Since the beginning of the 2022 season, he’s been on the injured list for the following issues: Right shoulder impingement, left hamstring strain (x2), lower back strain, and a right foot sprain. Health has been an issue for O’Neill, to say the least, and even if the overall numbers haven’t been as great as they were in that 2021 season, he continues to make a ton of hard contact.

With the Red Sox trading Verdugo, O’Neill becomes the logical Opening Day option in left field for Boston, and with no major split disadvantages for O’Neill, health willing, could see everyday at-bats in a park that ranks out as one of the best for right-handed hitters. While the Boston offense may not have the star power that St. Louis had, he’s a near lock for everyday at-bats to begin the year, and the likes of Triston Casas, Rafael Devers, Trevor Story, and Masataka Yoshida are going to be in that lineup with him.

Boston isn’t lacking for outfielders, so O’Neill will need to produce to continue seeing everyday at-bats in this lineup, but his defensive prowess should help lengthen his leash out there.
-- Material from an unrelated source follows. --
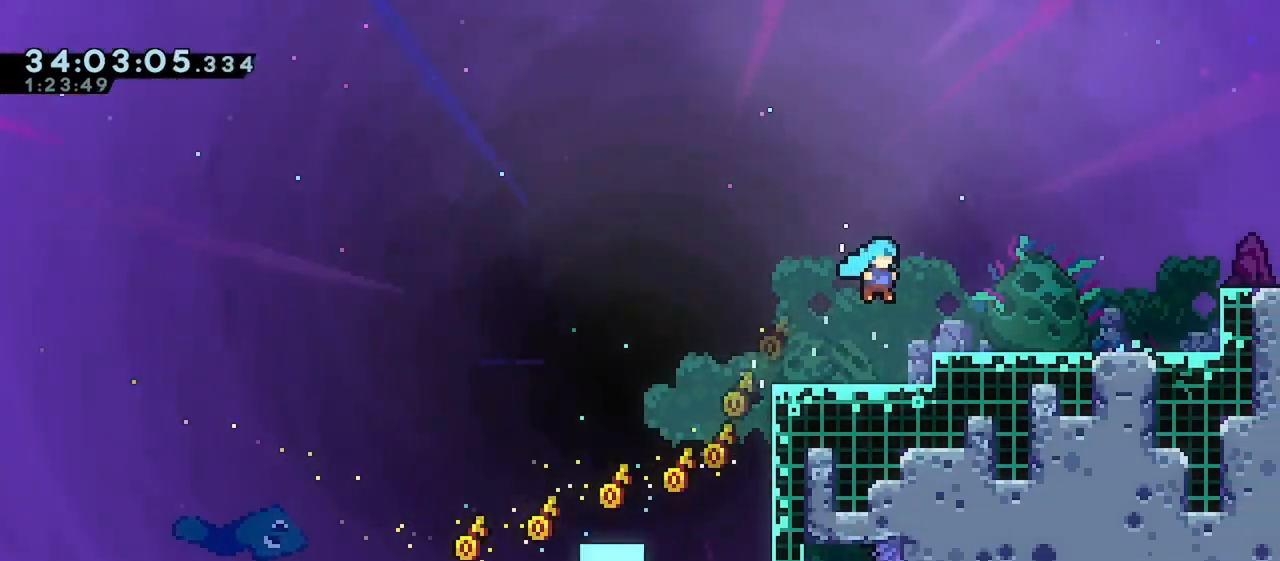
{"keys": ["jump", "right"], "events": [[67, "jump", "up"], [400, "grab", "up"], [450, "up", "up"], [483, "jump", "down"]]}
O’Neill is an interesting flier in the outfield for a few reasons:

  1. Massive park upgrade
  2. Clearer path to regular ABs
  3. Only two years removed from a massive fantasy campaign
  4. Contract year narrative
  5. Current ADP is outside the top 275 overall

He’s more attractive in OBP formats, as he’s posted at least a nine percent walk rate or higher in three of the last four seasons, whereas his propensity to swing-and-miss suppress his batting average a bit (career .248 hitter). The injury risk is considerable with O’Neill, and keep in mind he’s played in more than 100 games just once (2021) in his career.